I attended a meetup yesterday evening at the San Jose Convention Center on the subject “Apache Hadoop, the next 10 years” by Doug Cutting, the creator of Hadoop while at Yahoo, who works at Cloudera now. That venue was chosen because of the ongoing Strata+Hadoop conference there.
It’s always fun listening to Doug recounting how Hadoop got created in the first place. Based on early papers from Google on GFS (Google File System) and Map Reduce computing algorithm, a project was launched called Nutch, subsequently renamed Hadoop (after Doug’s son’s toy elephant name). This all made sense as horizontal scaling via commodity hardware was coming to dominate the computing landscape. All the modules in Hadoop were designed with a fundamental assumption that hardware failures are common and should be automatically handled by the framework. That was all back in 2006. As an open source project, Hadoop gained momentum with community support for the overall ecosystem. Over the next seven years, we saw many new additions/improvements such as YARN, Hbase, Hive, Pig, Zookeeper, etc. Hence, Doug wanted to emphasize that there is a difference between just Hadoop and the Hadoop ecosystem.
The original Hadoop with its Map Reduce computing had its limitations and lately Spark is taking over the computing part. Spark provides an interface for programming entire clusters with implicit data parallelism and fault-tolerance.

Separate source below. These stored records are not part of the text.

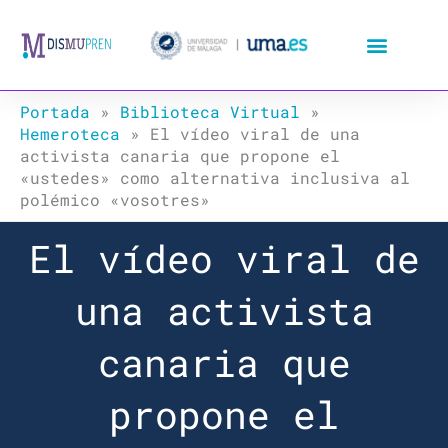
Ir
al
contenido
Portada
»
Biblioteca Virtual
»
Hemeroteca
»
El vídeo viral de una
activista canaria que propone el
«ustedes» como alternativa inclusiva al
polémico «vosotres»
El vídeo viral de
una activista
canaria que
propone el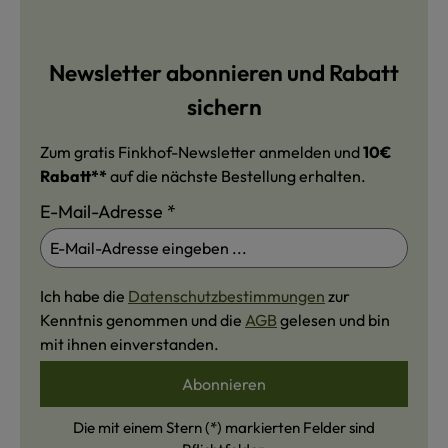
Newsletter abonnieren und Rabatt
sichern
Zum gratis Finkhof-Newsletter anmelden und
10€
Rabatt**
auf die nächste Bestellung erhalten.
E-Mail-Adresse
*
Ich habe die
Datenschutzbestimmungen
zur
Kenntnis genommen und die
AGB
gelesen und bin
mit ihnen einverstanden.
Abonnieren
Die mit einem Stern (*) markierten Felder sind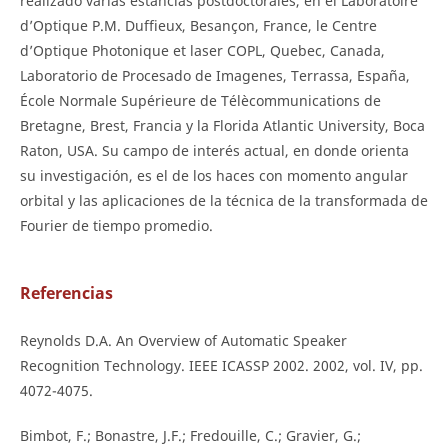
realizado varias estancias postdoctorales, en el Laboratoire
d’Optique P.M. Duffieux, Besançon, France, le Centre
d’Optique Photonique et laser COPL, Quebec, Canada,
Laboratorio de Procesado de Imagenes, Terrassa, España,
École Normale Supérieure de Télècommunications de
Bretagne, Brest, Francia y la Florida Atlantic University, Boca
Raton, USA. Su campo de interés actual, en donde orienta
su investigación, es el de los haces con momento angular
orbital y las aplicaciones de la técnica de la transformada de
Fourier de tiempo promedio.
Referencias
Reynolds D.A. An Overview of Automatic Speaker
Recognition Technology. IEEE ICASSP 2002. 2002, vol. IV, pp.
4072-4075.
Bimbot, F.; Bonastre, J.F.; Fredouille, C.; Gravier, G.;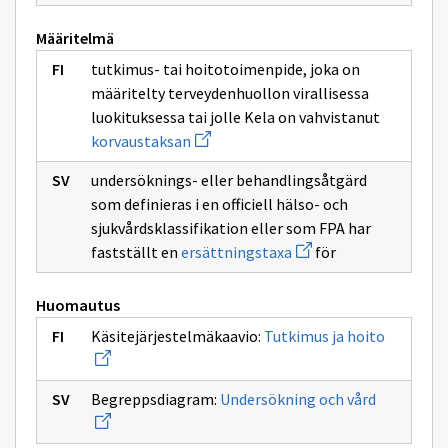
Määritelmä
tutkimus- tai hoitotoimenpide, joka on
määritelty terveydenhuollon virallisessa
luokituksessa tai jolle Kela on vahvistanut
Avaa
korvaustaksan
uuden
ikkunan
undersöknings- eller behandlingsåtgärd
sivulle
korvaustaksan
som definieras i en officiell hälso- och
sjukvårdsklassifikation eller som FPA har
Avaa
fastställt en
ersättningstaxa
för
uuden
ikkunan
sivulle
Huomautus
ersättningstaxa
Avaa
Käsitejärjestelmäkaavio:
Tutkimus ja hoito
uuden
ikkunan
sivulle
Avaa
Tutkimu
Begreppsdiagram:
Undersökning och vård
uuden
ja
ikkunan
hoito
sivulle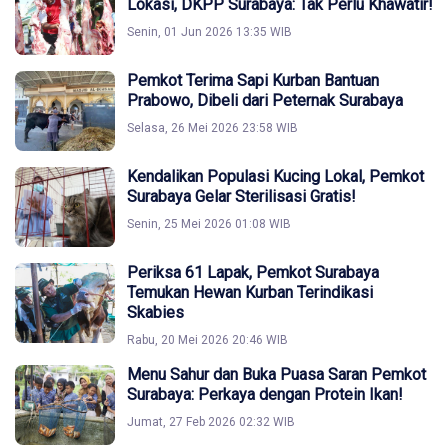
Lokasi, DKPP Surabaya: Tak Perlu Khawatir!
Senin, 01 Jun 2026 13:35 WIB
Pemkot Terima Sapi Kurban Bantuan
Prabowo, Dibeli dari Peternak Surabaya
Selasa, 26 Mei 2026 23:58 WIB
Kendalikan Populasi Kucing Lokal, Pemkot
Surabaya Gelar Sterilisasi Gratis!
Senin, 25 Mei 2026 01:08 WIB
Periksa 61 Lapak, Pemkot Surabaya
Temukan Hewan Kurban Terindikasi
Skabies
Rabu, 20 Mei 2026 20:46 WIB
Menu Sahur dan Buka Puasa Saran Pemkot
Surabaya: Perkaya dengan Protein Ikan!
Jumat, 27 Feb 2026 02:32 WIB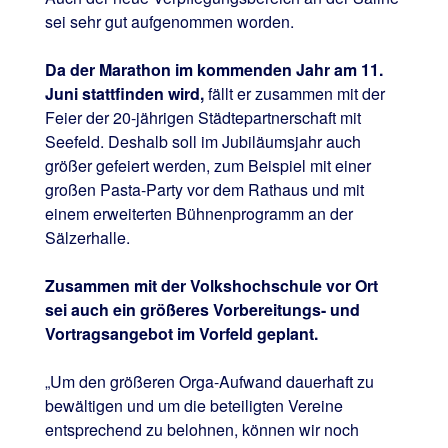
sei sehr gut aufgenommen worden.
Da der Marathon im kommenden Jahr am 11.
Juni stattfinden wird,
fällt er zusammen mit der
Feier der 20-jährigen Städtepartnerschaft mit
Seefeld. Deshalb soll im Jubiläumsjahr auch
größer gefeiert werden, zum Beispiel mit einer
großen Pasta-Party vor dem Rathaus und mit
einem erweiterten Bühnenprogramm an der
Sälzerhalle.
Zusammen mit der Volkshochschule vor Ort
sei auch ein größeres Vorbereitungs- und
Vortragsangebot im Vorfeld geplant.
„Um den größeren Orga-Aufwand dauerhaft zu
bewältigen und um die beteiligten Vereine
entsprechend zu belohnen, können wir noch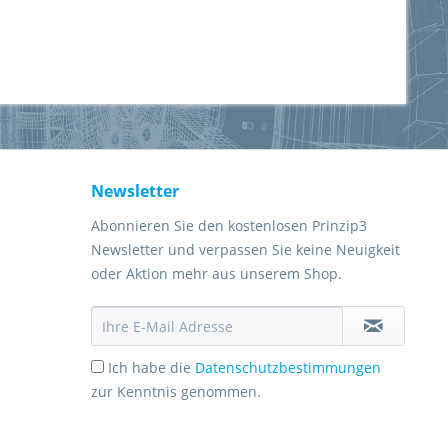
Newsletter
Abonnieren Sie den kostenlosen Prinzip3
Newsletter und verpassen Sie keine Neuigkeit
oder Aktion mehr aus unserem Shop.
Ich habe die
Datenschutzbestimmungen
zur Kenntnis genommen.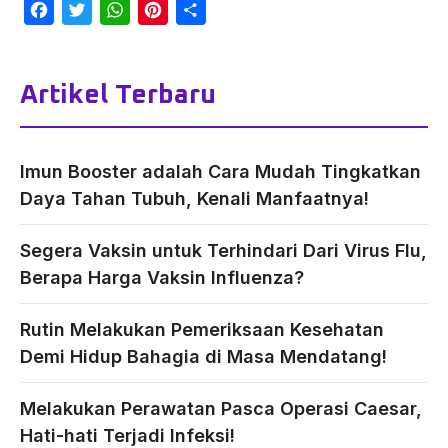
Facebook
Twitter
WhatsApp
Pinterest
Share
Artikel Terbaru
Imun Booster adalah Cara Mudah Tingkatkan
Daya Tahan Tubuh, Kenali Manfaatnya!
Segera Vaksin untuk Terhindari Dari Virus Flu,
Berapa Harga Vaksin Influenza?
Rutin Melakukan Pemeriksaan Kesehatan
Demi Hidup Bahagia di Masa Mendatang!
Melakukan Perawatan Pasca Operasi Caesar,
Hati-hati Terjadi Infeksi!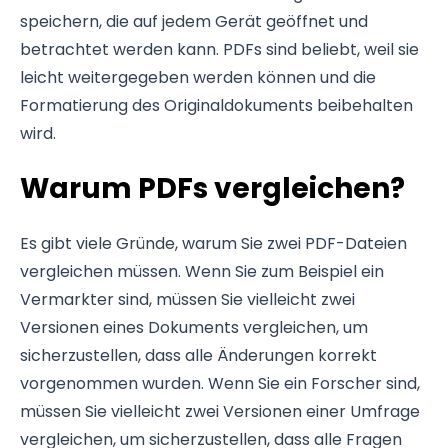
speichern, die auf jedem Gerät geöffnet und
betrachtet werden kann. PDFs sind beliebt, weil sie
leicht weitergegeben werden können und die
Formatierung des Originaldokuments beibehalten
wird.
Warum PDFs vergleichen?
Es gibt viele Gründe, warum Sie zwei PDF-Dateien
vergleichen müssen. Wenn Sie zum Beispiel ein
Vermarkter sind, müssen Sie vielleicht zwei
Versionen eines Dokuments vergleichen, um
sicherzustellen, dass alle Änderungen korrekt
vorgenommen wurden. Wenn Sie ein Forscher sind,
müssen Sie vielleicht zwei Versionen einer Umfrage
vergleichen, um sicherzustellen, dass alle Fragen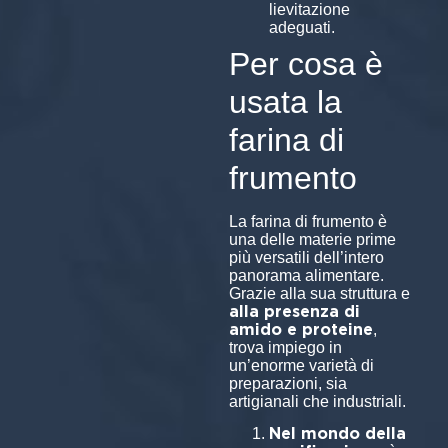
lievitazione
adeguati.
Per cosa è
usata la
farina di
frumento
La farina di frumento è
una delle materie prime
più versatili dell’intero
panorama alimentare.
Grazie alla sua struttura e
alla presenza di
amido e proteine
,
trova impiego in
un’enorme varietà di
preparazioni, sia
artigianali che industriali.
Nel mondo della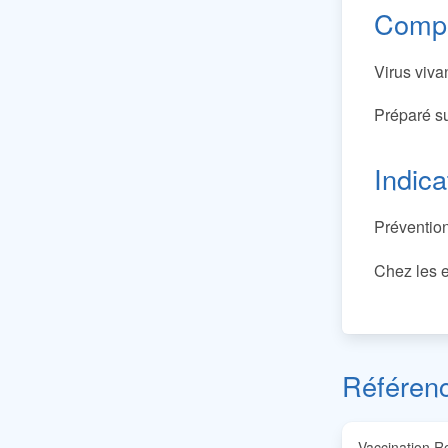
Compo
Virus viv
Préparé s
Indica
Prévention
Chez les e
Référen
Vaccination Ro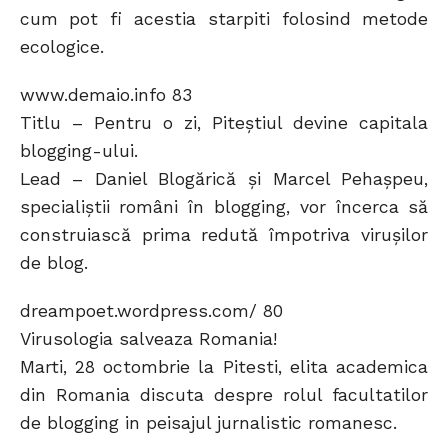
cum pot fi acestia starpiti folosind metode
ecologice.
www.demaio.info 83
Titlu – Pentru o zi, Piteştiul devine capitala
blogging-ului.
Lead – Daniel Blogărică şi Marcel Pehaşpeu,
specialiştii români în blogging, vor încerca să
construiască prima redută împotriva viruşilor
de blog.
dreampoet.wordpress.com/ 80
Virusologia salveaza Romania!
Marti, 28 octombrie la Pitesti, elita academica
din Romania discuta despre rolul facultatilor
de blogging in peisajul jurnalistic romanesc.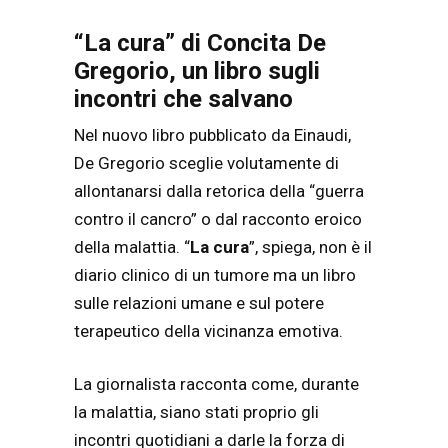
“La cura” di Concita De
Gregorio, un libro sugli
incontri che salvano
Nel nuovo libro pubblicato da Einaudi,
De Gregorio sceglie volutamente di
allontanarsi dalla retorica della “guerra
contro il cancro” o dal racconto eroico
della malattia. “
La cura
”, spiega, non è il
diario clinico di un tumore ma un libro
sulle relazioni umane e sul potere
terapeutico della vicinanza emotiva.
La giornalista racconta come, durante
la malattia, siano stati proprio gli
incontri quotidiani a darle la forza di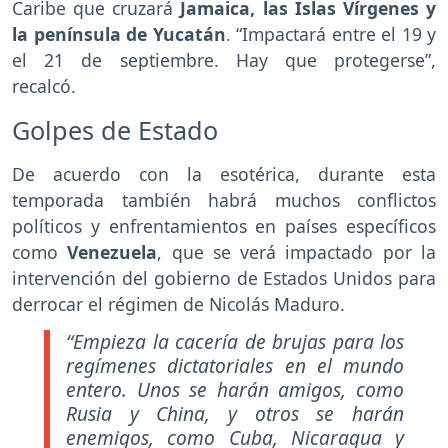
Caribe que cruzará
Jamaica, las Islas Vírgenes y
la península de Yucatán
. “Impactará entre el 19 y
el 21 de septiembre. Hay que protegerse”,
recalcó.
Golpes de Estado
De acuerdo con la esotérica, durante esta
temporada también habrá muchos conflictos
políticos y enfrentamientos en países específicos
como
Venezuela
, que se verá impactado por la
intervención del gobierno de Estados Unidos para
derrocar el régimen de Nicolás Maduro.
“Empieza la cacería de brujas para los
regímenes dictatoriales en el mundo
entero. Unos se harán amigos, como
Rusia y China, y otros se harán
enemigos, como Cuba, Nicaragua y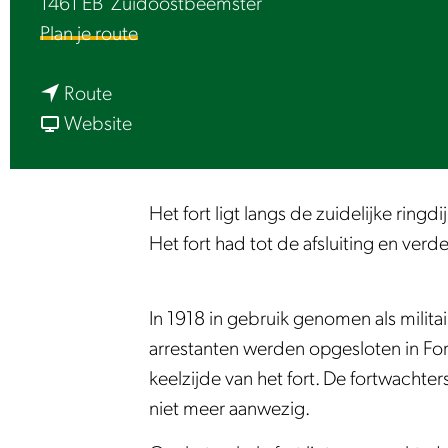
1461 EB
Zuidoostbeemster
e
n
Plan je route
a
n
a
Route
a
v
r
Website
a
a
F
r
n
o
F
F
r
Het fort ligt langs de zuidelijke ring
o
o
t
Het fort had tot de afsluiting en ver
r
r
a
t
t
a
In 1918 in gebruik genomen als militai
a
a
n
arrestanten werden opgesloten in For
a
a
d
keelzijde van het fort. De fortwachte
n
n
e
niet meer aanwezig.
d
d
J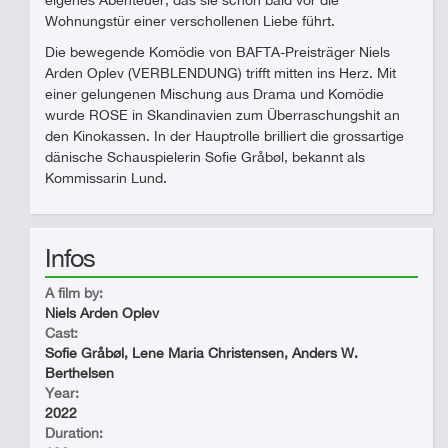
eigenes Abenteuer, das sie schon bald vor die
Wohnungstür einer verschollenen Liebe führt.
Die bewegende Komödie von BAFTA-Preisträger Niels
Arden Oplev (VERBLENDUNG) trifft mitten ins Herz. Mit
einer gelungenen Mischung aus Drama und Komödie
wurde ROSE in Skandinavien zum Überraschungshit an
den Kinokassen. In der Hauptrolle brilliert die grossartige
dänische Schauspielerin Sofie Gråbøl, bekannt als
Kommissarin Lund.
Infos
A film by:
Niels Arden Oplev
Cast:
Sofie Gråbøl, Lene Maria Christensen, Anders W.
Berthelsen
Year:
2022
Duration:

It originated at UC, Berkeley’s AMPlab and is gaining fast momentum with its added features for machine learning, streaming, graph and SQL interfaces. To a question from the audience, Doug replied that such enhancements are expected and more will come as the Apache Hadoop ecosystem grows. Cloudera has created Impala, a speedier version plus the SQL interface to meet customer needs. Another example of a key addition to the ecosystem is Kafka which originated from Linked-In. The Apache Kafka project is a message broker service and aims to provide a unified, high-throughput, low-latency platform for handling real-time data feeds. To another question on whether another general-purpose platform will replace Hadoop, Doug suggested that projects like Spark will appear to handle parts of the ecosystem better. There may be many purpose-built software to address specific needs like Kafka. He eloquently praised the “open Source” philosophy of community of developers helping faster progress compared to the speed at older companies like Oracle in enhancing its DBMS software.
From the original Hadoop meant for batch processing of large volumes of data in a distributed cluster, we are moving towards the real-time world of streaming analytics and instant insights. The popularity of Hadoop can be gauged by the growth in attendance of the San Jose Hadoop Summit…from 2700 attendees in 2013, it more than doubled last year.
Doug is a good speaker and his 40 minute talk was informative and entertaining.